## What needs to be done
Return each entry word for word, without its pictures.

==== Material for this exercise ====

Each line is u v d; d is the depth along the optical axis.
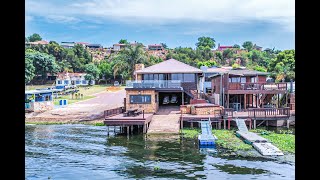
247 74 46.12
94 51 151.00
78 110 53.81
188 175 19.69
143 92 42.09
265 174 19.48
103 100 66.50
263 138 29.11
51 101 55.72
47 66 95.25
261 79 50.78
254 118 36.12
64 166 22.42
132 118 34.16
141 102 42.16
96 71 105.75
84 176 19.91
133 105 42.28
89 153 26.55
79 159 24.47
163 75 48.34
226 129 36.09
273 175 19.28
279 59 69.62
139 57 88.56
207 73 58.22
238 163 22.20
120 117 35.34
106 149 28.02
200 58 118.50
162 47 163.00
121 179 19.14
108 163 23.09
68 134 37.06
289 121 37.03
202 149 26.86
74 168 21.88
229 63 117.19
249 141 28.34
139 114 38.53
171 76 48.25
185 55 116.69
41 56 94.12
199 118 36.66
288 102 44.88
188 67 49.44
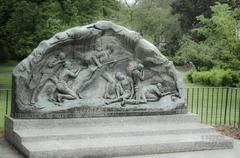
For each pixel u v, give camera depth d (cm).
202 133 835
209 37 2048
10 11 1675
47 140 723
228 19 1523
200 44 2772
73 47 829
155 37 4162
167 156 743
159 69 895
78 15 1789
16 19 1602
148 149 748
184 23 4150
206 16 3906
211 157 748
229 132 980
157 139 775
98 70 841
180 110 883
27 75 770
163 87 899
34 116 766
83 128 784
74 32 811
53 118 777
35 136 716
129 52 877
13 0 1606
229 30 1468
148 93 875
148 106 853
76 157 693
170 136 802
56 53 816
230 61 1523
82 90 823
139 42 871
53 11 1717
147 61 884
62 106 785
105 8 1961
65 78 809
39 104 775
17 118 762
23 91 769
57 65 810
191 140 786
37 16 1609
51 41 798
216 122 1115
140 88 869
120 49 867
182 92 898
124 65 877
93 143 726
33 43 1719
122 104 834
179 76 910
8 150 738
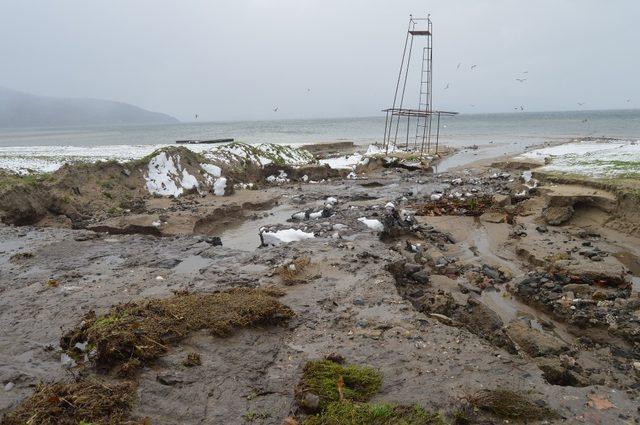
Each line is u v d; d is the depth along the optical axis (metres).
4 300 8.18
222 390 5.39
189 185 22.39
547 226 15.23
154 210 18.08
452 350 6.23
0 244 11.85
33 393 5.35
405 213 17.33
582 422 4.89
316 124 141.62
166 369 5.71
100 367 5.78
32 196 16.44
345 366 5.84
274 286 8.48
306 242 11.45
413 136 69.25
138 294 8.34
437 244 13.70
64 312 7.61
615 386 6.39
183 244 11.77
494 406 5.01
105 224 15.62
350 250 10.65
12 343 6.61
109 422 4.75
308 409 5.03
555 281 10.24
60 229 13.43
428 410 4.97
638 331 7.95
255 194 22.58
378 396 5.27
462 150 45.72
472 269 11.50
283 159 30.45
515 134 66.94
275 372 5.80
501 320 8.48
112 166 20.59
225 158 26.36
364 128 103.75
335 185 26.09
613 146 34.50
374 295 8.03
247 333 6.61
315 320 7.16
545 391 5.40
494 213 17.05
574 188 17.34
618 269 10.65
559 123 96.50
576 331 8.48
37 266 10.10
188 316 6.69
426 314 7.97
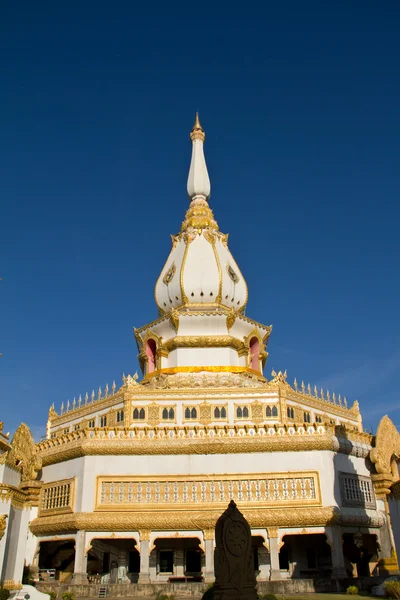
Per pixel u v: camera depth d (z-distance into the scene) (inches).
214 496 1839.3
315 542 1984.5
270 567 1768.0
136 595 1662.2
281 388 2204.7
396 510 1498.5
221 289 2677.2
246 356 2581.2
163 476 1862.7
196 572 1966.0
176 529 1798.7
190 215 2977.4
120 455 1898.4
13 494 1425.9
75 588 1684.3
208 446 1878.7
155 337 2615.7
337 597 1497.3
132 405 2185.0
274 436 1887.3
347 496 1881.2
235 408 2174.0
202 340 2517.2
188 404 2178.9
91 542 1914.4
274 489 1840.6
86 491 1846.7
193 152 3255.4
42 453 2034.9
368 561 2036.2
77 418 2605.8
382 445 1865.2
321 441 1871.3
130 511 1819.6
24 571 1886.1
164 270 2837.1
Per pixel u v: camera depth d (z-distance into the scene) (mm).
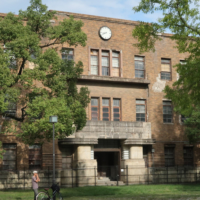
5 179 27078
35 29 22766
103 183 28844
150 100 32719
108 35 31688
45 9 22484
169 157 33000
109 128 29141
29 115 21250
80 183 27594
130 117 31703
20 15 22141
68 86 24688
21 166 27844
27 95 22312
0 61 20281
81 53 30656
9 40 21234
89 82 30594
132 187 25125
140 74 32812
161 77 33594
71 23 22531
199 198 17406
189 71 17312
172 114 33531
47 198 16672
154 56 33406
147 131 30438
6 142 27562
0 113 22547
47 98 21766
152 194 21578
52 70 21953
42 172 28141
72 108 22719
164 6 18188
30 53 22094
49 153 28641
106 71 31516
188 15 17969
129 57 32344
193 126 32781
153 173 31203
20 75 21000
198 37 18016
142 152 30484
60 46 29891
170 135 33031
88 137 28375
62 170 28188
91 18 31297
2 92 20312
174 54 34188
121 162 30219
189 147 33969
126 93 31859
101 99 30797
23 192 22875
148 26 18922
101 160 32031
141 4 18594
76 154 28469
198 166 33719
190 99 17641
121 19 32375
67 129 21406
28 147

====

## Output below
Each line is u v d; d is the depth along the optical axis.
247 74 46.12
94 51 151.00
78 110 53.81
188 175 19.69
143 92 42.09
265 174 19.48
103 100 66.50
263 138 29.11
51 101 55.72
47 66 95.25
261 79 50.78
254 118 36.12
64 166 22.42
132 118 34.16
141 102 42.16
96 71 105.75
84 176 19.91
133 105 42.28
89 153 26.55
79 159 24.47
163 75 48.34
226 129 36.09
273 175 19.28
279 59 69.62
139 57 88.56
207 73 58.22
238 163 22.20
120 117 35.34
106 149 28.02
200 58 118.50
162 47 163.00
121 179 19.14
108 163 23.09
68 134 37.06
289 121 37.03
202 149 26.86
74 168 21.88
229 63 117.19
249 141 28.34
139 114 38.53
171 76 48.25
185 55 116.69
41 56 94.12
199 118 36.66
288 102 44.88
188 67 49.44
For each pixel u v, give camera depth d (cm).
202 133 835
209 37 2048
10 11 1675
47 140 723
228 19 1523
200 44 2772
73 47 829
155 37 4162
167 156 743
159 69 895
78 15 1789
16 19 1602
148 149 748
184 23 4150
206 16 3906
211 157 748
229 132 980
157 139 775
98 70 841
180 110 883
27 75 770
163 87 899
34 116 766
83 128 784
74 32 811
53 118 777
35 136 716
129 52 877
13 0 1606
229 30 1468
148 93 875
148 106 853
76 157 693
170 136 802
56 53 816
230 61 1523
82 90 823
139 42 871
53 11 1717
147 61 884
62 106 785
105 8 1961
65 78 809
39 104 775
17 118 762
23 91 769
57 65 810
191 140 786
37 16 1609
51 41 798
216 122 1115
140 88 869
120 49 867
182 92 898
124 65 877
93 143 726
33 43 1719
122 104 834
179 76 910
8 150 738
Each line is u v d; d is the depth along the optical axis (metres).
4 300 8.18
222 390 5.39
189 185 22.39
547 226 15.23
154 210 18.08
452 350 6.23
0 244 11.85
33 393 5.35
405 213 17.33
582 422 4.89
316 124 141.62
166 369 5.71
100 367 5.78
32 196 16.44
345 366 5.84
274 286 8.48
306 242 11.45
413 136 69.25
138 294 8.34
437 244 13.70
64 312 7.61
615 386 6.39
183 244 11.77
494 406 5.01
105 224 15.62
350 250 10.65
12 343 6.61
109 422 4.75
308 409 5.03
555 281 10.24
60 229 13.43
428 410 4.97
638 331 7.95
255 194 22.58
378 396 5.27
462 150 45.72
472 269 11.50
283 159 30.45
515 134 66.94
275 372 5.80
501 320 8.48
112 166 20.59
225 158 26.36
364 128 103.75
335 185 26.09
613 146 34.50
374 295 8.03
247 333 6.61
315 320 7.16
545 391 5.40
494 213 17.05
574 188 17.34
618 269 10.65
559 123 96.50
576 331 8.48
37 266 10.10
188 316 6.69
426 314 7.97
Per pixel u v: camera depth d (z-distance into the scene) (inches).
214 496 1839.3
315 542 1984.5
270 567 1768.0
136 595 1662.2
281 388 2204.7
396 510 1498.5
221 289 2677.2
246 356 2581.2
163 476 1862.7
196 572 1966.0
176 529 1798.7
190 215 2977.4
120 455 1898.4
13 494 1425.9
75 588 1684.3
208 446 1878.7
155 337 2615.7
337 597 1497.3
132 405 2185.0
274 436 1887.3
347 496 1881.2
235 408 2174.0
202 340 2517.2
188 404 2178.9
91 542 1914.4
274 489 1840.6
86 491 1846.7
193 152 3255.4
42 453 2034.9
368 561 2036.2
77 418 2605.8
382 445 1865.2
321 441 1871.3
130 511 1819.6
24 571 1886.1
164 270 2837.1
Per pixel u v: camera depth d (z-distance into the scene) (mm).
5 179 27078
35 29 22766
103 183 28844
150 100 32719
108 35 31688
45 9 22484
169 157 33000
109 128 29141
29 115 21250
80 183 27594
130 117 31703
20 15 22141
68 86 24688
21 166 27844
27 95 22312
0 61 20281
81 53 30656
9 40 21234
89 82 30594
132 187 25125
140 74 32812
161 77 33594
71 23 22531
199 198 17406
189 71 17312
172 114 33531
47 198 16672
154 56 33406
147 131 30438
6 142 27562
0 113 22547
47 98 21766
152 194 21578
52 70 21953
42 172 28141
72 108 22719
164 6 18188
30 53 22094
49 153 28641
106 71 31516
188 15 17969
129 57 32344
193 126 32781
153 173 31203
20 75 21000
198 37 18016
142 152 30484
60 46 29891
170 135 33031
88 137 28375
62 170 28188
91 18 31297
2 92 20312
174 54 34188
121 162 30219
189 147 33969
126 93 31859
101 99 30797
23 192 22875
148 26 18922
101 160 32031
141 4 18594
76 154 28469
198 166 33719
190 99 17641
121 19 32375
67 129 21406
28 147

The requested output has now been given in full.